* 問題 1
対象テキストで「man」を検索したとき、ヒットしたタイトルは何か答えなさい。

--*--

Rubyクライアントからデータを入れて、試しに検索してみます。

データ投入

Gemfile
# frozen_string_literal: true

source "https://rubygems.org"

git_source(:github) { |repo_name| "https://github.com/#{repo_name}" }

gem "meilisearch", "~> 0.16.1"
require "meilisearch"

MEILI_URL = "http://localhost:7700"

documents = [
  {
    id: 1,
    title: "Superman",
  },
  {
    id: 2,
    title: "Bat Man",
  },
  {
    id: 3,
    title: "日本の映画",
  },
  {
    id: 4,
    title: "日本映画",
  },
]

res = MeiliSearch::Client.new(MEILI_URL)
  .index("movies")
  .add_documents(documents)

pp res
❯ bundle exec ruby add_documents.rb
{"updateId"=>0}

❯ bundle exec ruby add_documents.rb
{"updateId"=>1}

❯ bundle exec ruby add_documents.rb
{"updateId"=>2}

成功しました。
叩く度に updatedId っていうのがインクリメントされて返ってきますね

検索

require "meilisearch"

MEILI_URL = "http://localhost:7700"

index = MeiliSearch::Client.new(MEILI_URL)
  .index("movies")

puts "-" * 100
pp index.search("man")

puts "-" * 100
pp index.search("映画")
❯ bundle exec ruby search.rb
----------------------------------------------------------------------------------------------------
{"hits"=>[{"id"=>2, "title"=>"Bat Man"}],
 "nbHits"=>1,
 "exhaustiveNbHits"=>false,
 "query"=>"man",
 "limit"=>20,
 "offset"=>0,
 "processingTimeMs"=>0}
----------------------------------------------------------------------------------------------------
{"hits"=>[{"id"=>4, "title"=>"日本映画"}, {"id"=>3, "title"=>"日本の映画"}],
 "nbHits"=>2,
 "exhaustiveNbHits"=>false,
 "query"=>"映画",
 "limit"=>20,
 "offset"=>0,
 "processingTimeMs"=>0}

  • man で検索すると Supermanヒットしない
    • Super man にすると man でもヒットする
    • SuperSuperman はヒットする
  • 映画 で検索すると 日本映画 日本の映画 両方ヒットする

なるほど。

--*--

* 問題 2
以下のエントリから、文字列「inception」を含む行をすべて書き出しなさい。大文字と小文字は区別するものとする。

* 提供データ
--*--

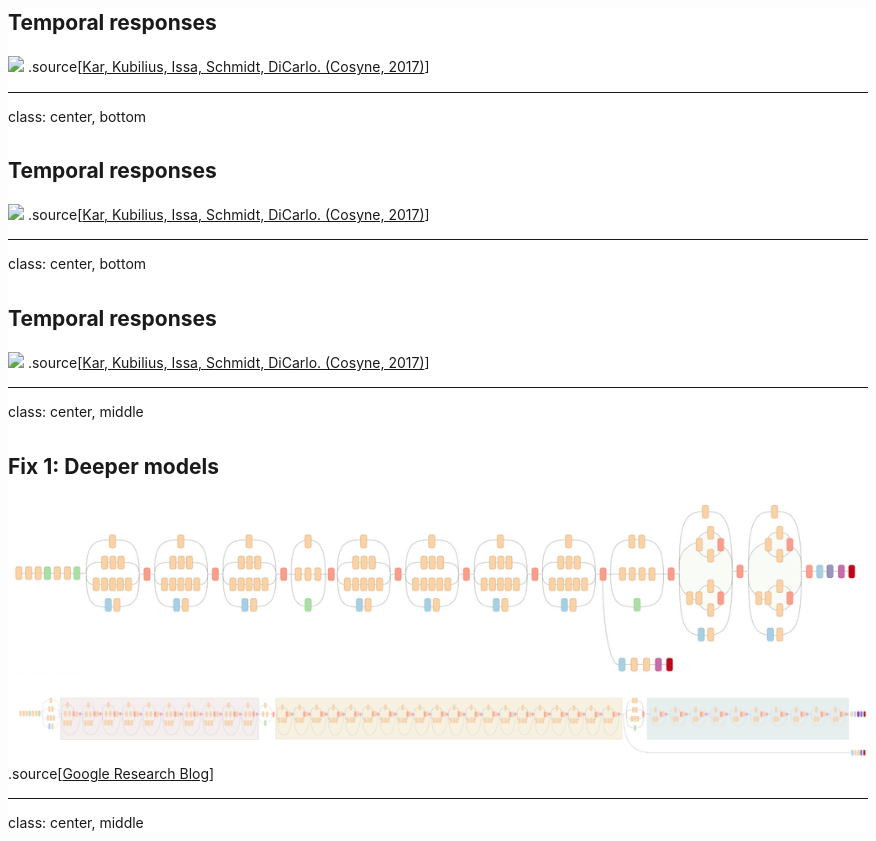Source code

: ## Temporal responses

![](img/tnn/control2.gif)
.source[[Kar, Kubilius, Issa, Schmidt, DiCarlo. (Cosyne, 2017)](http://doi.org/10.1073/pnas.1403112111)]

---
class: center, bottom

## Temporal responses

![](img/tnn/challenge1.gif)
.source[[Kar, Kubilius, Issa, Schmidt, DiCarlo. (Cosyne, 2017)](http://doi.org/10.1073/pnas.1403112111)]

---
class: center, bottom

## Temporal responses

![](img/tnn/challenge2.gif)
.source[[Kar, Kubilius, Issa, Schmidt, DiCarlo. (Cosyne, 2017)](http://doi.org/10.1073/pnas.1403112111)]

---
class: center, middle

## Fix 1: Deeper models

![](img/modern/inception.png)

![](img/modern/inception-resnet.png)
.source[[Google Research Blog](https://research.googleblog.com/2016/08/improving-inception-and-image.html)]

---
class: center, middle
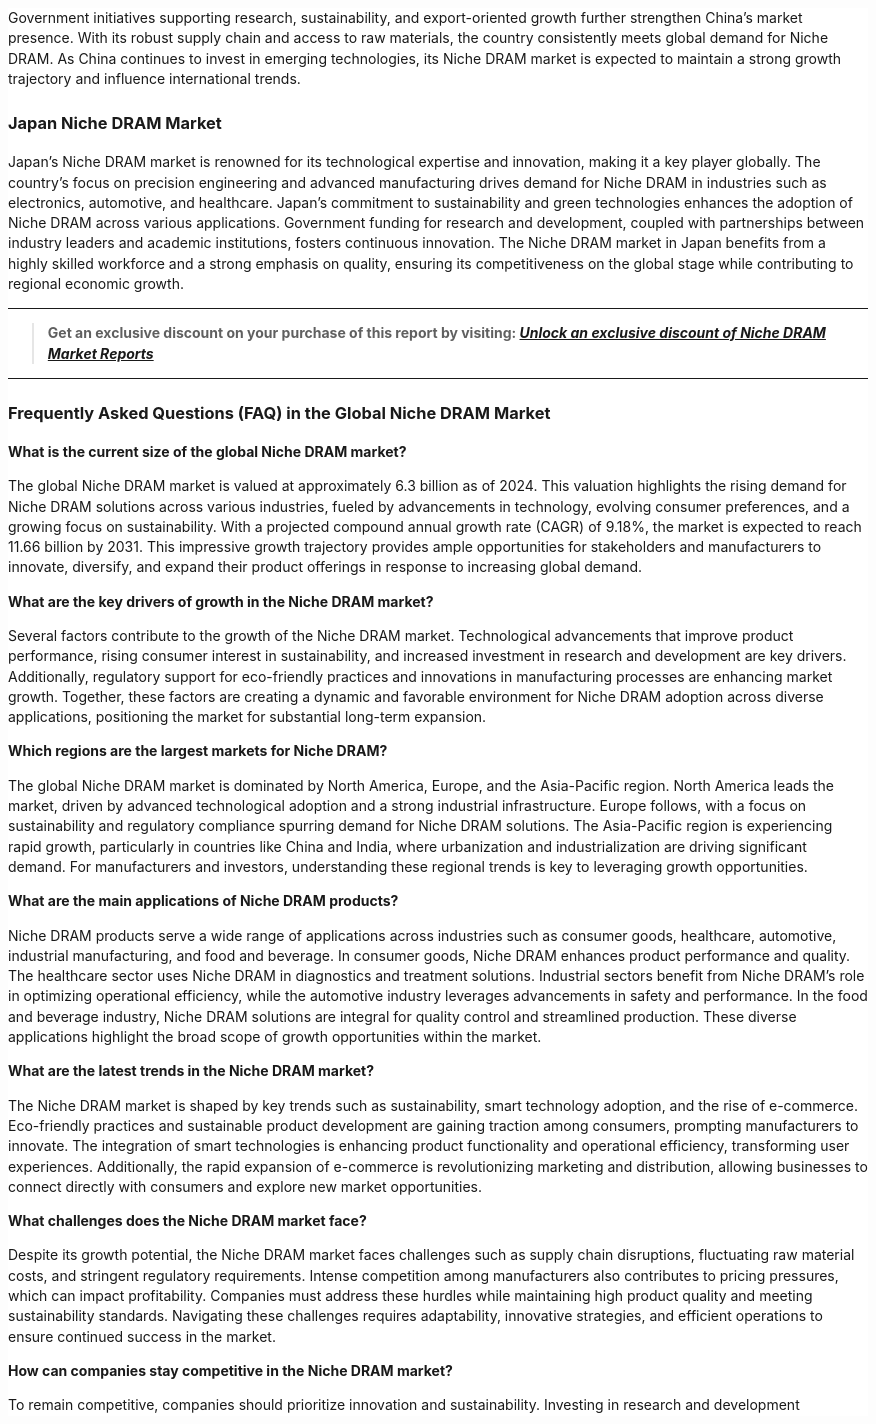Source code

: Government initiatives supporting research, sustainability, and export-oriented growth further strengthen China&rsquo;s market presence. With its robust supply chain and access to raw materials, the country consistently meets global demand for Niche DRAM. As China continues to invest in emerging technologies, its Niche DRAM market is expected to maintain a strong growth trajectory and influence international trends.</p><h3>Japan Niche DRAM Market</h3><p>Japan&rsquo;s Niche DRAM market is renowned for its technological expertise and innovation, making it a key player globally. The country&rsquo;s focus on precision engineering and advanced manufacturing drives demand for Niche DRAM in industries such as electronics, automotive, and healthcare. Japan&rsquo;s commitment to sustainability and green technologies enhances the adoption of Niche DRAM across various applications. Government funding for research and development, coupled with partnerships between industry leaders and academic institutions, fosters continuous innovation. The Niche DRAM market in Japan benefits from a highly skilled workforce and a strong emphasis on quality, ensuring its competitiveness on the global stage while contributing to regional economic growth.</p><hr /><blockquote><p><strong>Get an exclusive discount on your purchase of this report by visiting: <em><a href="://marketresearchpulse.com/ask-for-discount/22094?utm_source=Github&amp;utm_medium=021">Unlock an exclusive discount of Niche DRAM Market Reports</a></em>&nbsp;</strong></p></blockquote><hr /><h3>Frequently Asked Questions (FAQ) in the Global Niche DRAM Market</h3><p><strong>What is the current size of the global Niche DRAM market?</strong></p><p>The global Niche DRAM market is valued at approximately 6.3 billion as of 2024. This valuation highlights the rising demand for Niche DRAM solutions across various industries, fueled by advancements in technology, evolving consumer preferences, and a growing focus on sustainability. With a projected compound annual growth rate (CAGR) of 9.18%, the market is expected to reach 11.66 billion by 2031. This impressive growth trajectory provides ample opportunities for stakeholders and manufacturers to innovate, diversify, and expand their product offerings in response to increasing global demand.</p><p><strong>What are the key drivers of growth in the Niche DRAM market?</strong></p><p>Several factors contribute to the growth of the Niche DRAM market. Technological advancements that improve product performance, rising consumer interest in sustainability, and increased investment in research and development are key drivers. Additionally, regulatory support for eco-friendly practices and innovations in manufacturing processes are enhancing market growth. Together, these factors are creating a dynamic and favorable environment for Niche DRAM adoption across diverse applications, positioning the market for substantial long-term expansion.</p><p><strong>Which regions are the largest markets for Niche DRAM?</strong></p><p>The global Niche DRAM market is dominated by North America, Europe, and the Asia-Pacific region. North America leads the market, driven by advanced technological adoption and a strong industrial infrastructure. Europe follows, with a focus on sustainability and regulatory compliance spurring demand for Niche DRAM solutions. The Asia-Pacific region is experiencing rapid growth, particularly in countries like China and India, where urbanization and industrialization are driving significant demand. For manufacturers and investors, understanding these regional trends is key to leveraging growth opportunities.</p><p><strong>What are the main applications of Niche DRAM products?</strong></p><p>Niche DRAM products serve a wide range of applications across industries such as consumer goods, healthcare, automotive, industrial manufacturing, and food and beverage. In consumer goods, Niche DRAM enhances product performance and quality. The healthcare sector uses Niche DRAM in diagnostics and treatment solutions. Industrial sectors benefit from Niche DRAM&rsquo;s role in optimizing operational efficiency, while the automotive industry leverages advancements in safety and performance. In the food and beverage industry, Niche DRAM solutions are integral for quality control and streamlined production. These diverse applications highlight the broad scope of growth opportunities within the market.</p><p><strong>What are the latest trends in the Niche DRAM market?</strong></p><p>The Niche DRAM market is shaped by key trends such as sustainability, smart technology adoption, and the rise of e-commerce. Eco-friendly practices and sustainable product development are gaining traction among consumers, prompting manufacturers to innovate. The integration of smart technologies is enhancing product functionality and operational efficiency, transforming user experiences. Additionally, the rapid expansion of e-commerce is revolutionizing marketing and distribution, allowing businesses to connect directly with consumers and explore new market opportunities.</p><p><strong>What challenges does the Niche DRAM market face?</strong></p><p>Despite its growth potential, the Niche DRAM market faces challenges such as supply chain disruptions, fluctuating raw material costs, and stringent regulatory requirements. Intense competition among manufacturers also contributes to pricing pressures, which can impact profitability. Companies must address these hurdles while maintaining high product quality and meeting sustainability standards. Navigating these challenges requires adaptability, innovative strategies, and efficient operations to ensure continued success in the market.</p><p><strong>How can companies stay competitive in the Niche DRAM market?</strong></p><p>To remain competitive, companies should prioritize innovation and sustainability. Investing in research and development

--*--

* 解答 1
「Bat Man」の1件のみである。

* 解答 2
![](img/modern/inception.png)
![](img/modern/inception-resnet.png)
.source[[Google Research Blog](https://research.googleblog.com/2016/08/improving-inception-and-image.html)]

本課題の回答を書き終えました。